Start of TEXT PROVIDED
The Consciousness Salon

Dave “the hard problem” Chalmers, the gray-haired guy on the stool, mansplains to Susan MacTavish Best, in the black dress, at a salon she organized. I’m kidding, Chalmers is a nice guy, he never mansplains. The murky photo mirrors my murky consciousness.

New York, April 14, 2024. The high point of the consciousness salon is when Susan MacTavish Best asks David Chalmers whether we’d be better off without consciousness.

But first, backstory: In March I received an email invitation to “an evening salon Does Consciousness Matter? w/ philosopher David Chalmers on April 11th 7pmish at my loft in Soho/NYC. This will be an evening filled with conversation, live music, homemade food and our warm NYC Posthoc community.”

The email is from Susan MacTavish Best, who, Google informs me, founded Posthoc, a firm that hosts salons in New York and other cities. I didn’t know hosting salons is a profession. The guests, I gather from an emailed list of attendees, come from tech, finance, science, philosophy, fashion, the arts, media, you name it.

I live like a monk, haven’t been to a real party in years, so I enter Best’s high-ceilinged, second-floor loft with dread-laced anticipation. The sensory assault is immediate: throbbing music, clamorous conversation, savory food smells, books, books, everywhere, hip-looking men and women milling about, swilling drinks.

In a kitchen toward the rear of the loft, a stately, blond woman, bare shoulders glistening with sweat, toils over a stove, barking orders and greetings. This scarily exuberant Valkyrie is our host, Susan MacTavish Best.

Mingling, I meet a woman from the Templeton Foundation, which tries to nudge science in “spiritual” directions. Templeton funds Chalmers and other consciousness scholars and put up moola for this salon. Speaking to the nice Templeton lady provokes a twinge of guilt. In 2005 I took money from Templeton and then wrote mean things about it.

Everybody is so interesting! A guy named Ali is making capitalism more equitable by giving poor people property, that is, land. Yes! That’s the cure for capitalism, make everyone a capitalist!

A genial, bearded philosopher describes his theory of consciousness. It sounds intriguing, and vaguely familiar, and I realize I once mocked this nice man’s theory in Scientific American. Why am I always such a jerk?

My throat is getting scratchy from yelly chitchat when Best, who has traded her apron for a sleek dress, commands us to be quiet. She and Chalmers, perched on high stools, are going to talk now.
End of TEXT PROVIDED
Start of GIVEN DATA
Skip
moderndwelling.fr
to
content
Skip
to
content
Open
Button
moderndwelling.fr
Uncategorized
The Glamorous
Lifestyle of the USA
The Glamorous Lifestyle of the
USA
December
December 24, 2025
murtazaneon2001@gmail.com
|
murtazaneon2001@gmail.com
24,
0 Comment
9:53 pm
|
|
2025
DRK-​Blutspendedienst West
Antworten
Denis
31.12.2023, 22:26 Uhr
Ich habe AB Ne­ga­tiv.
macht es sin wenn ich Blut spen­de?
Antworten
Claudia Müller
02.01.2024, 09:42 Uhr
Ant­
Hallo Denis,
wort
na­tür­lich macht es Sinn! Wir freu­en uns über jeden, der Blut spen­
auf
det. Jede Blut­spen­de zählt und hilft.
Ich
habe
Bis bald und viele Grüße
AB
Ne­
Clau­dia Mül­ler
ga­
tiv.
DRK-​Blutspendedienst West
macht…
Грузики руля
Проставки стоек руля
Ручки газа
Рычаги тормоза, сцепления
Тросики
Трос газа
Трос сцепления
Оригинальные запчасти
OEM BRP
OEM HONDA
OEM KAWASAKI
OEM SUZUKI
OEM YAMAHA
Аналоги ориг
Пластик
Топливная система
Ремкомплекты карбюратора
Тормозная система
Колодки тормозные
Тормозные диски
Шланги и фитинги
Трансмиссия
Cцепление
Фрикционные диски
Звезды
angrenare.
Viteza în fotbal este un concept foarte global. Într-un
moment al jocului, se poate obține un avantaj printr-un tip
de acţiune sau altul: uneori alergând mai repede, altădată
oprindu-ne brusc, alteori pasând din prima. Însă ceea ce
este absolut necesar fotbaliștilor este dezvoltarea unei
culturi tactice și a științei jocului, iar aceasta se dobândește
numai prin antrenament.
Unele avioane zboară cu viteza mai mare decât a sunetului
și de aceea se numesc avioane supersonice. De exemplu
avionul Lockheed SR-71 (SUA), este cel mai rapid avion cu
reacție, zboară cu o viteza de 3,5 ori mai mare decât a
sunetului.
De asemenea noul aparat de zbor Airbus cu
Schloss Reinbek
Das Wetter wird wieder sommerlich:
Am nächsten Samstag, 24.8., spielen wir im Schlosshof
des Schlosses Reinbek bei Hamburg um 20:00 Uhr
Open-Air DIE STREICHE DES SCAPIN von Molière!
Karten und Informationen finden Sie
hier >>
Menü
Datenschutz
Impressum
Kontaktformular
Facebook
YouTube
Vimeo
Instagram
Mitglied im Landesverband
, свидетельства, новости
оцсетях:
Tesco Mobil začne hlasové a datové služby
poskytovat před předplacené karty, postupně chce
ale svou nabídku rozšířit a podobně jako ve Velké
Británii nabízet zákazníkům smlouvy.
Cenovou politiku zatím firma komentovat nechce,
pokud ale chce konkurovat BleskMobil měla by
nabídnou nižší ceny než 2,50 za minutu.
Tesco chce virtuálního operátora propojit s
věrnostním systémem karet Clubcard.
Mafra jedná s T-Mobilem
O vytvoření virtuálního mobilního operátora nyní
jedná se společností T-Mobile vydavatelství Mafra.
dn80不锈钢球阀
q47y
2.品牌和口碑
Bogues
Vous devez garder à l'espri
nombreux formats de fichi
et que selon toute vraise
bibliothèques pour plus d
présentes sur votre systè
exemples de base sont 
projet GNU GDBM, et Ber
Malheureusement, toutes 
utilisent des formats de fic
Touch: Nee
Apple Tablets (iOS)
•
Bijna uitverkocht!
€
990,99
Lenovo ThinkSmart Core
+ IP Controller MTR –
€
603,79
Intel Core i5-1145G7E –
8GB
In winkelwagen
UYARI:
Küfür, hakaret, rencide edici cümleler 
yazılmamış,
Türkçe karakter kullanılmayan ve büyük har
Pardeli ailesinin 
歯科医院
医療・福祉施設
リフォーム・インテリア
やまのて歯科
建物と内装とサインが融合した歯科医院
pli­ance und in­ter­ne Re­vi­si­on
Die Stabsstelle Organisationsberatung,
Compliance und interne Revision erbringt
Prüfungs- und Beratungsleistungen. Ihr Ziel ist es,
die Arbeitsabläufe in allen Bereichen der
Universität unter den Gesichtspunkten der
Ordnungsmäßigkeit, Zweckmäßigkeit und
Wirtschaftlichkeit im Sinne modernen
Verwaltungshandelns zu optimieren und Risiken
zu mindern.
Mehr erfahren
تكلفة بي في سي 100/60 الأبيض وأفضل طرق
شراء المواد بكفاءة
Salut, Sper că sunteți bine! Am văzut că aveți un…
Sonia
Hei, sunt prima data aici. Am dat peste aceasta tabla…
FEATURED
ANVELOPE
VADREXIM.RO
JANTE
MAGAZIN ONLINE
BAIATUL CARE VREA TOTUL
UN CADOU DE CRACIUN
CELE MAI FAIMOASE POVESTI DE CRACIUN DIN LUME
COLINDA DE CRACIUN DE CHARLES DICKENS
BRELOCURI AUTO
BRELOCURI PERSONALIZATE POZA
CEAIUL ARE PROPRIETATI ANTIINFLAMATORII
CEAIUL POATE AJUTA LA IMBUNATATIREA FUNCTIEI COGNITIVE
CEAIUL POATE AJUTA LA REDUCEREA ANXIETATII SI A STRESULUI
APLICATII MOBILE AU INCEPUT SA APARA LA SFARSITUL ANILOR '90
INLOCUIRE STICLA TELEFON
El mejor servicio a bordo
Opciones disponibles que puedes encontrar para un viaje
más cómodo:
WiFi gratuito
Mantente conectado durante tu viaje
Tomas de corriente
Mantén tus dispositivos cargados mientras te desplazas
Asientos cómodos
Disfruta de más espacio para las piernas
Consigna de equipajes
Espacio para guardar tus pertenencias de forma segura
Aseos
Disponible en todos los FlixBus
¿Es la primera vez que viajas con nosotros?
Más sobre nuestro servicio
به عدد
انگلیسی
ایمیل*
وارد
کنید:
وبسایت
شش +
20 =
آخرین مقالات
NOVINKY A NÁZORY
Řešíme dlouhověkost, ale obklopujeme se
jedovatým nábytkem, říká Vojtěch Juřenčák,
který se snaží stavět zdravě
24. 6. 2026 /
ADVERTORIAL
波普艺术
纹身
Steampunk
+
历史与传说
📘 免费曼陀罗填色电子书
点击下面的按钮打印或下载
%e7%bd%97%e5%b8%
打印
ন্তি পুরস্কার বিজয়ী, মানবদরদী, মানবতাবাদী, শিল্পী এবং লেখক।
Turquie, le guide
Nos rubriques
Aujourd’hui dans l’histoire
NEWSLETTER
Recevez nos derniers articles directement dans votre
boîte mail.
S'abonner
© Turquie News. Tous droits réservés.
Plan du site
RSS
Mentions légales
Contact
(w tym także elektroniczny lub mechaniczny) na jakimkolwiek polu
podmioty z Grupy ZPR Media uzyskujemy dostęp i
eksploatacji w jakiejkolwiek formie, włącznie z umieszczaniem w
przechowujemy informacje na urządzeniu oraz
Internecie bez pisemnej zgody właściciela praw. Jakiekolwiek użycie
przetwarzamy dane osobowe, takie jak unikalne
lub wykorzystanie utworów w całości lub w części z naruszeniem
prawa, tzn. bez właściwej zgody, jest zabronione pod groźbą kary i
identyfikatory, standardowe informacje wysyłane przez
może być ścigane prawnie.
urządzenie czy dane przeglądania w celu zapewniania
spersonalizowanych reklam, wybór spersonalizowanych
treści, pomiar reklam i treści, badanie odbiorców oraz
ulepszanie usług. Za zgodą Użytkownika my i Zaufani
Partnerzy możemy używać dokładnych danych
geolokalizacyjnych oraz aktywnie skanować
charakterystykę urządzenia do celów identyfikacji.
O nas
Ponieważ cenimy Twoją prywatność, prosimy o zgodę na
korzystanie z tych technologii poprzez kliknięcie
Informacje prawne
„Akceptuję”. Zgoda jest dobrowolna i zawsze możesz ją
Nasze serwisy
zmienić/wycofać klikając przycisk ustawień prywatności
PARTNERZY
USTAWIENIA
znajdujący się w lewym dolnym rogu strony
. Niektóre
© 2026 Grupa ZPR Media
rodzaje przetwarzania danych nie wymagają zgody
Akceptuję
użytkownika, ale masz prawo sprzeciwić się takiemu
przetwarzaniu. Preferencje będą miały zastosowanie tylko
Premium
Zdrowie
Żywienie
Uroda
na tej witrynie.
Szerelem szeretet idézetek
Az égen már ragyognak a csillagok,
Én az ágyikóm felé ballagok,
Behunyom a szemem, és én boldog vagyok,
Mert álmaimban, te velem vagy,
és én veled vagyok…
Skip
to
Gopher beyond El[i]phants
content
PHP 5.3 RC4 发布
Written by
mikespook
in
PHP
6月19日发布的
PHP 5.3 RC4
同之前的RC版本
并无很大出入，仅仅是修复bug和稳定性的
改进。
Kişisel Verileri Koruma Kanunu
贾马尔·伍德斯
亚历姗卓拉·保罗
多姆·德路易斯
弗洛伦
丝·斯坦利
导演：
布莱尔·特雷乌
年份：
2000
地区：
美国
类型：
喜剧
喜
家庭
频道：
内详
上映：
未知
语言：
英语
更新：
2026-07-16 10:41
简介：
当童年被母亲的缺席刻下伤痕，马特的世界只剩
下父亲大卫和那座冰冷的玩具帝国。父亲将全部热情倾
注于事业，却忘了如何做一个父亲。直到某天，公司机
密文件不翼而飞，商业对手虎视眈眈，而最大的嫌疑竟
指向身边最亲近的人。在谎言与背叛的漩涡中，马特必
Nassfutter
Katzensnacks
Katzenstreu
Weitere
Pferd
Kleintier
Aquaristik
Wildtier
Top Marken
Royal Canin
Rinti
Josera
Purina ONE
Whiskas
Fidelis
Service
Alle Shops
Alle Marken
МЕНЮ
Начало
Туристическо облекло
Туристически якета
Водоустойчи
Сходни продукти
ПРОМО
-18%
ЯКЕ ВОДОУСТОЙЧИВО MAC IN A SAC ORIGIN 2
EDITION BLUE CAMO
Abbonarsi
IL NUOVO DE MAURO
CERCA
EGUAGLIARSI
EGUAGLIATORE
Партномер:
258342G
End of GIVEN DATA
**WHAT TO WORK ON:**
**1)** From the consciousness salon piece, return the text starting with "My throat is" and going on through "to talk now.".
**2)** In the consciousness salon piece, what firm did Susan MacTavish Best found?
**3)** Write what comes next in the consciousness salon piece, picking up after its last sentence.

**RESULTS OF THE TASKS:**
**1)**
My throat is getting scratchy from yelly chitchat when Best, who has traded her apron for a sleek dress, commands us to be quiet. She and Chalmers, perched on high stools, are going to talk now.

**2)** Posthoc, a firm that hosts salons in New York and other cities.

**3)**
Best asks Chalmers to explain the difference between what he famously calls the “hard problem” of consciousness and easy problems. Yikes. The obvious questions are often the toughest. The room is hushed, I’m nervous for Chalmers.

But Chalmers is a cool cat. With his usual emphatic lucidity, he says easy problems involve cognitive functions such as perception, memory, decision-making, muscle control. Science is making headway tracing these functions to neural processes. [See Postscript.]

But how and why, Chalmers continues, is cognition is accompanied by conscious experiences, like the ones he’s feeling at this salon? The smell and taste of food and drink, the ebb and flow of music, the wobbliness of the stool on which he’s sitting. How does a brain, a lump of mere matter, generate subjective, first-person sensations? That is the hard problem.

Researchers have proposed all sorts of theories of consciousness, like integrated information theory and the global workspace theory. None of these theories has been empirically validated, not even close. Chalmers nonetheless remains confident that one day researchers will solve the hard problem.

After Chalmers wraps up his riff with this obligatory optimism, things take an unexpected turn. Best points out that many conscious experiences are painful. Is consciousness, on balance, maybe not such a good thing? Would we be better off if it had never evolved?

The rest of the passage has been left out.